A legislative body is presumed to have inserted every provision for some useful purpose. Under the District Court's construction of the statute, subsection (4) of § 27-2-401, MCA, serves no useful purpose. In Montana Wildlife Federation v. Sager (1980), ___ Mont. ___, 620 P.2d 1189, this Court stated that it will not interpret a statute so as to defeat its obvious purpose. We further stated that the objects sought to be achieved by the legislature are prime considerations in interpreting a statute. Section 27-2-401, MCA, shows an objective on the part of the Montana legislature to afford adequate protection to those unfortunate citizens who suffer from dual or multiple disabilities when their right to bring an action accrues. The statute insures that these Montanans will have the right to seek full legal redress at a time when they or a guardian are in a position to do so.

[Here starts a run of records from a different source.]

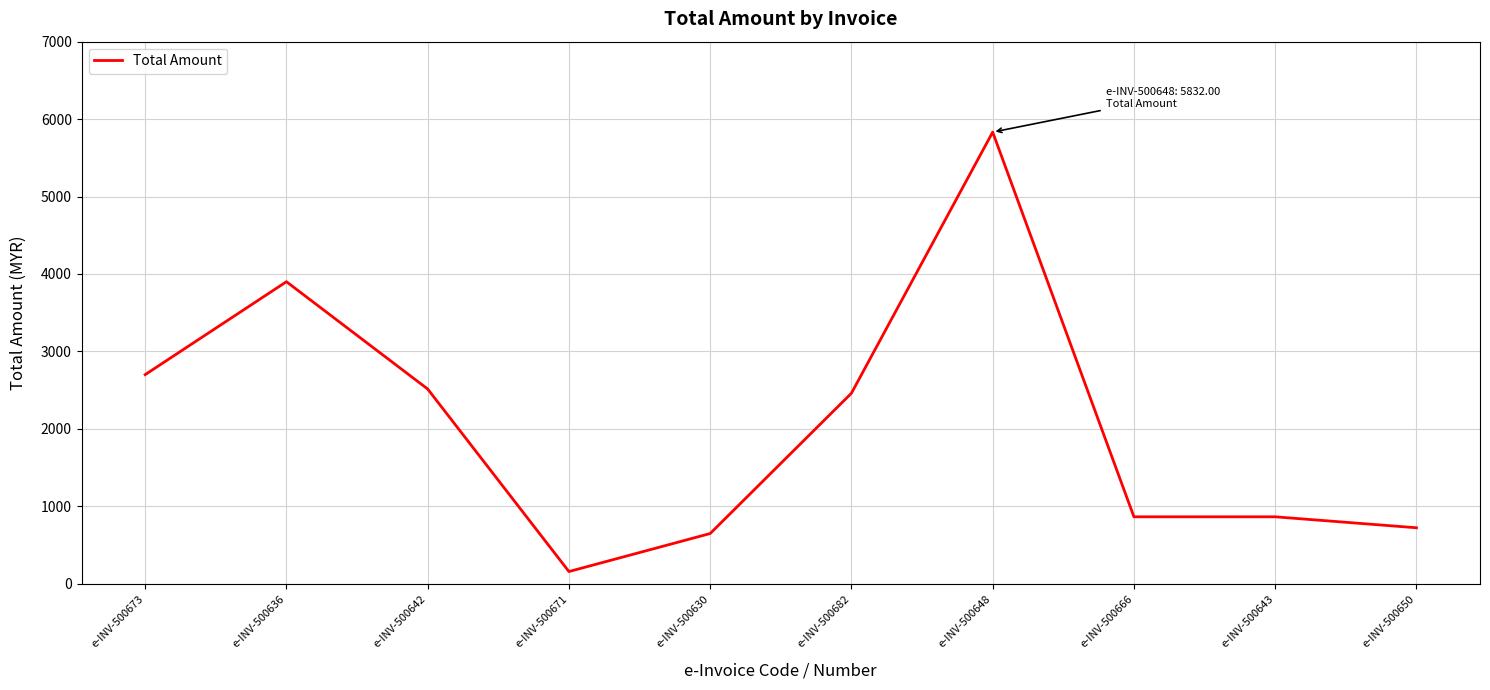

What is the change in value from e-INV-500671 to e-INV-500666?

+707.0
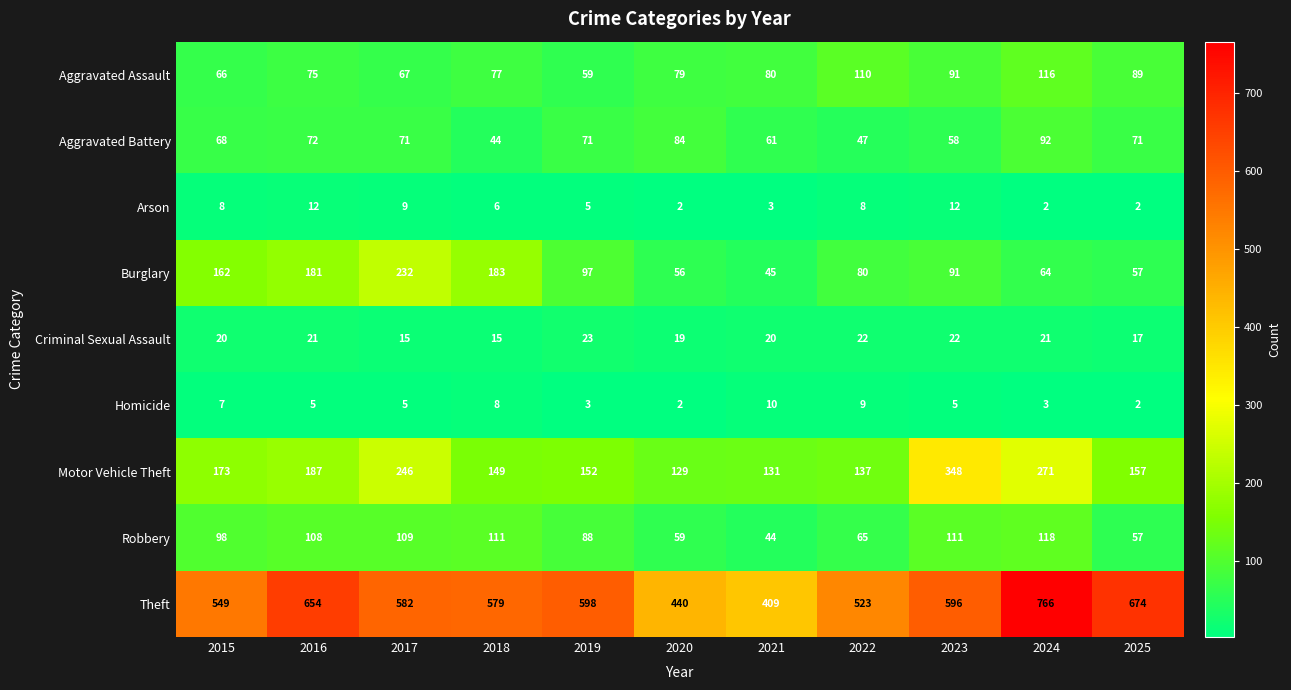

List the series in order of their peak value, highest first.

Theft, Motor Vehicle Theft, Burglary, Robbery, Aggravated Assault, Aggravated Battery, Criminal Sexual Assault, Arson, Homicide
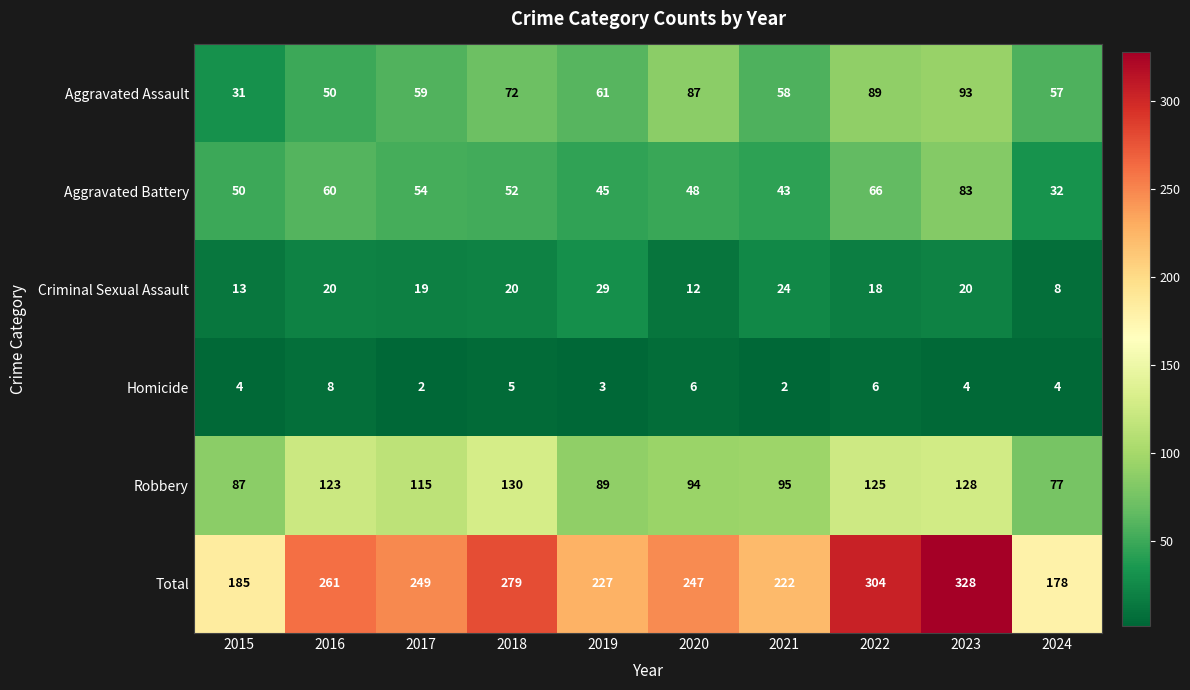

At 2020, list the series in order from smallest to largest.

Homicide, Criminal Sexual Assault, Aggravated Battery, Aggravated Assault, Robbery, Total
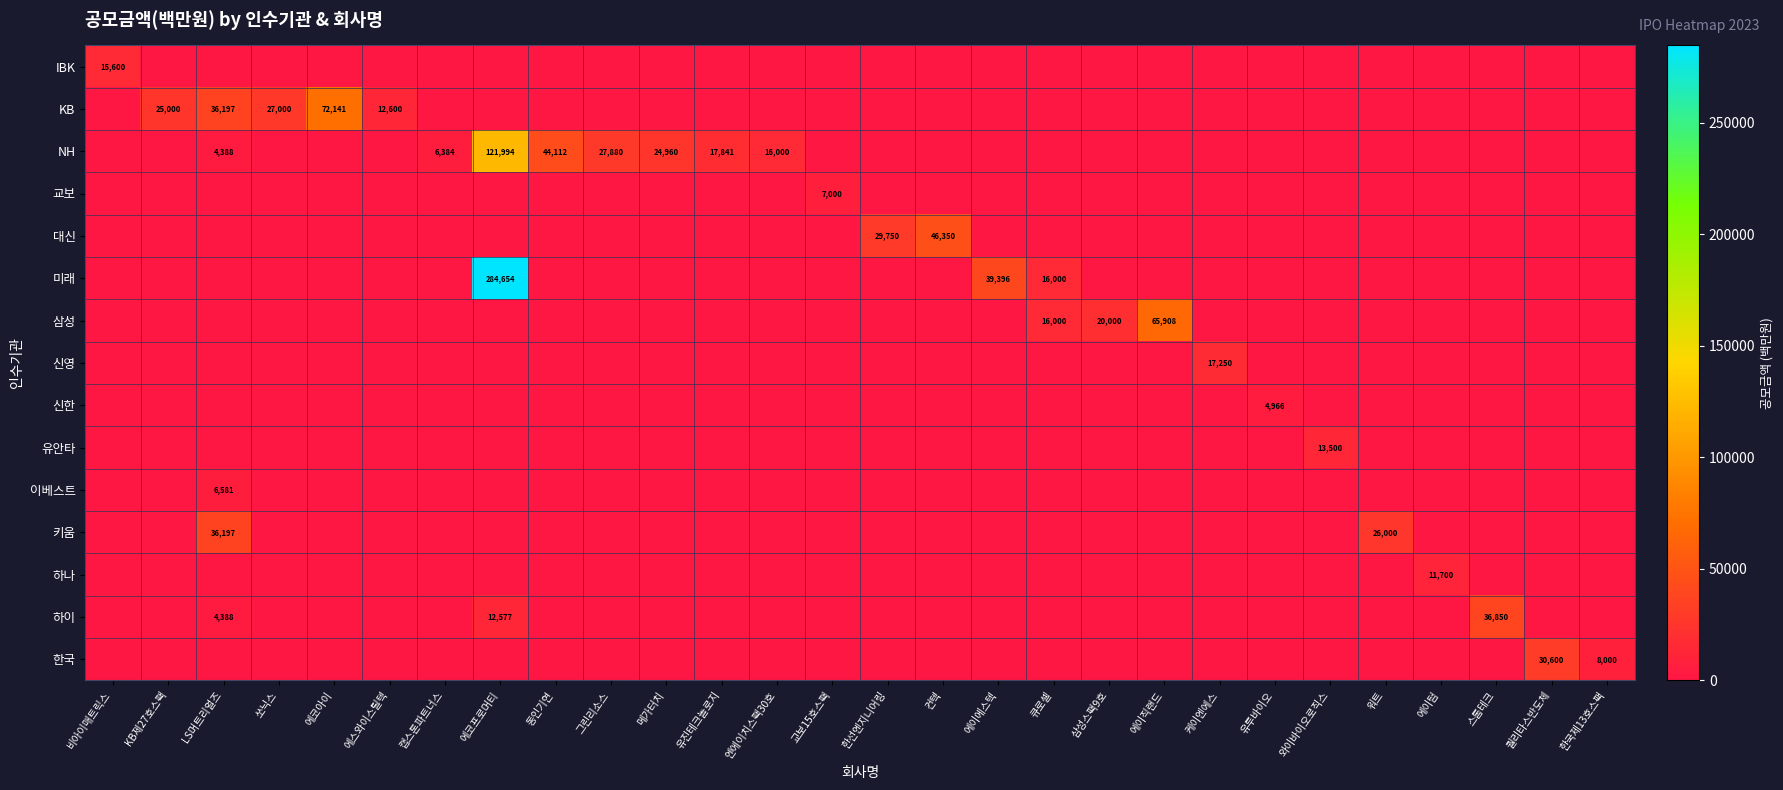

What is the total value across all series at 메가터치?

24960.0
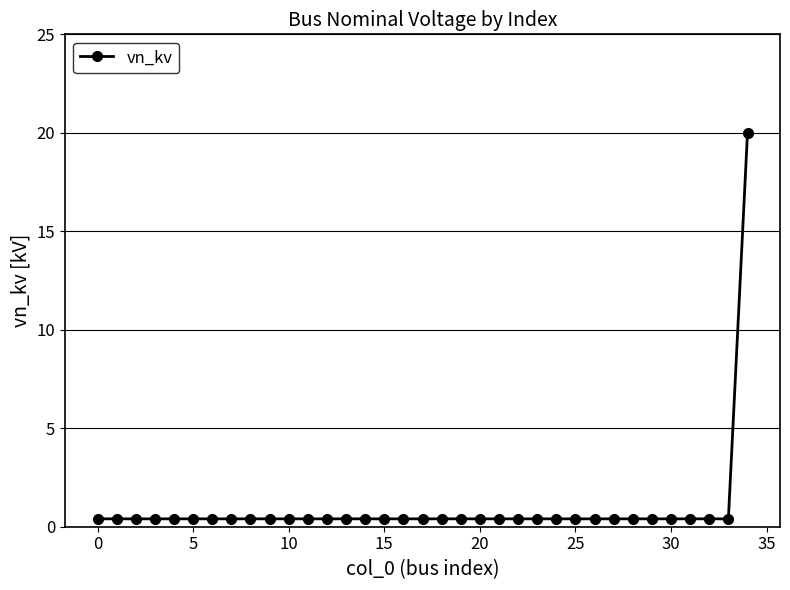

What is the difference between the maximum and minimum values?

19.6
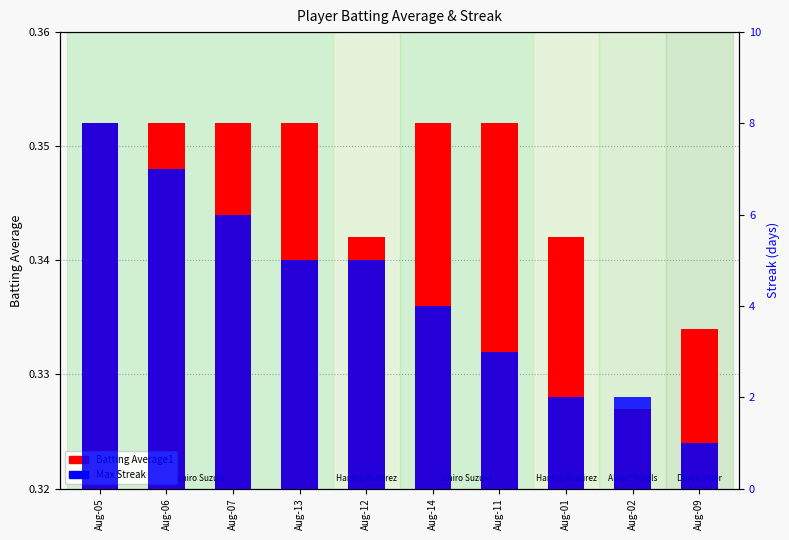

Which series has the largest total across all categories?

Max Streak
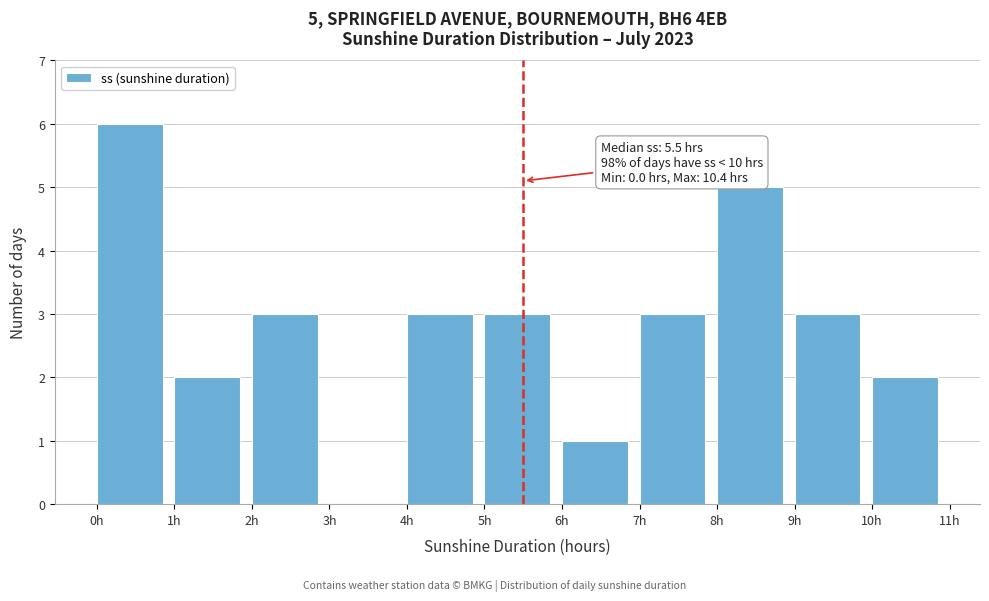

Which range on the x-axis has the tallest bar?

0 to 1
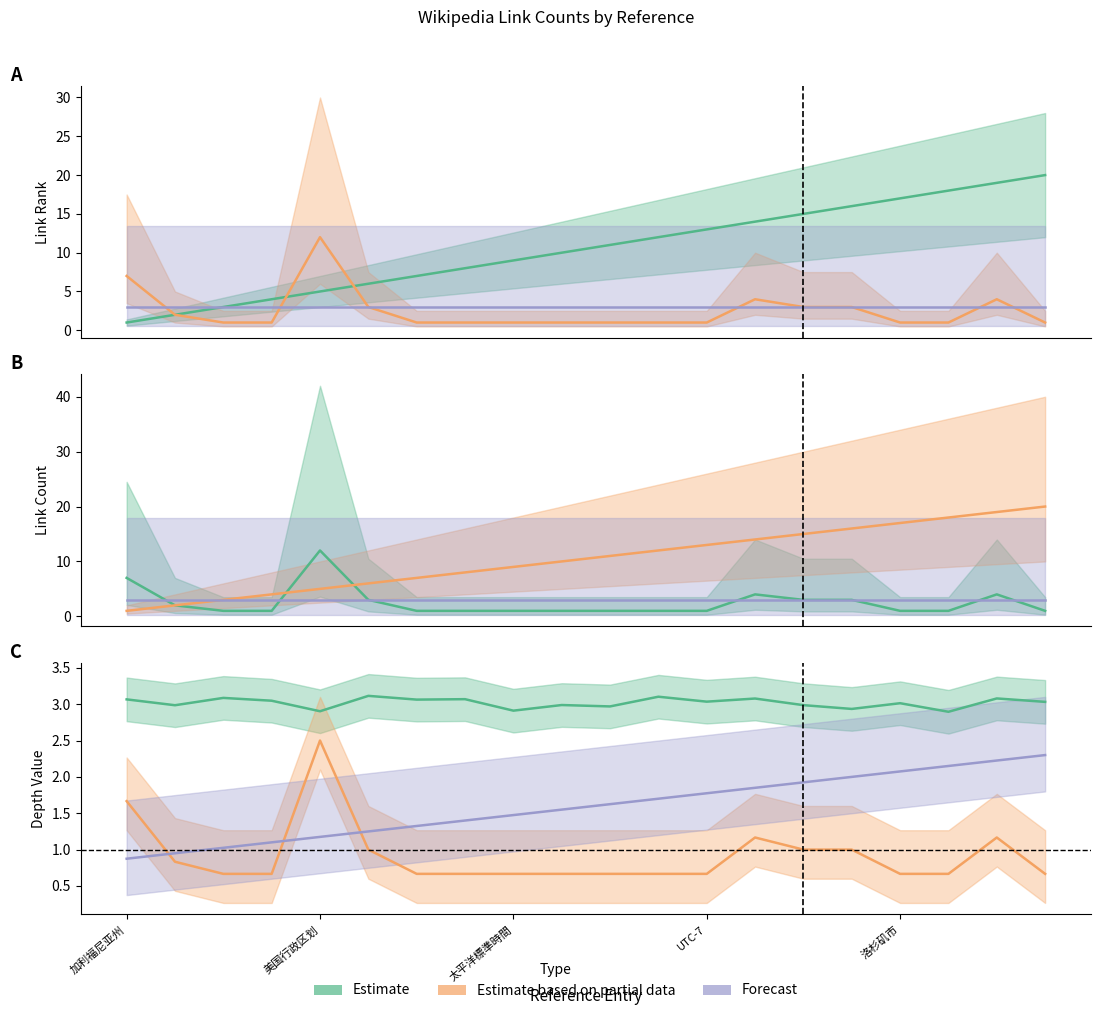

Rank the series by their average value, from lowest to highest.

Estimate based on partial data, Forecast, Estimate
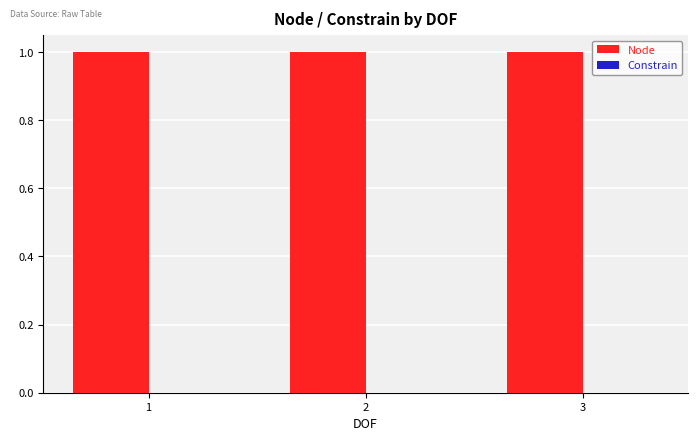

What is the highest value of the Node series?

1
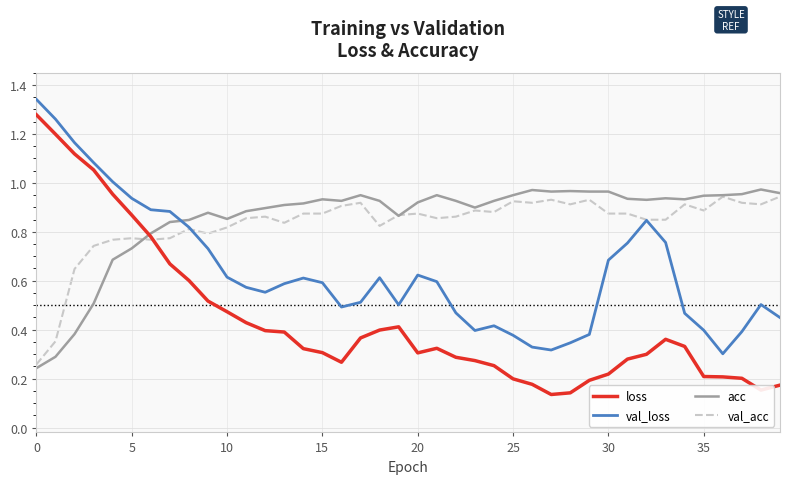

Which series ends up on top after the final intersection of val_acc and acc?

acc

In the immediate case, Linda Cawley was suffering from two statutorily-defined disabilities, mental illness and minority. These disabilities coexisted at the time the allegedly tortious conduct occurred and her right of action accrued. Although the plaintiff is no longer a minor, the statute of limitations is still tolled as the evidence indicates that since the plaintiff's right of action accrued she has been and continues to be seriously mentally ill.
The plain meaning of the words used in § 27-2-401(4) clearly indicate that the statute of limitations on Linda Cawley's claim has not expired and will not expire so long as she suffers from mental illness.
*910 Reversed and remanded for proceedings consistent with this Opinion.
TURNAGE, C.J., and HARRISON, WEBER, GULBRANDSON and McDONOUGH, JJ., concur.
ORDER ON RECONSIDERATION
TURNAGE, Chief Justice.
The State of Montana, as respondent, petitions this Court on reconsideration to clarify language in our opinion in this cause to the effect that it may be construed as a determination by us that L.C. has been and continues to be severely mentally ill since she attained her majority. No such determination or construction is intended by this Court. Whether L.C. meets the conditions of Section 27-2-401(4) to avoid the application of limitations under that statute remains for determination in the District Court.
HARRISON, WEBER, SHEEHY, GULBRANDSON, HUNT and McDONOUGH, JJ., concur.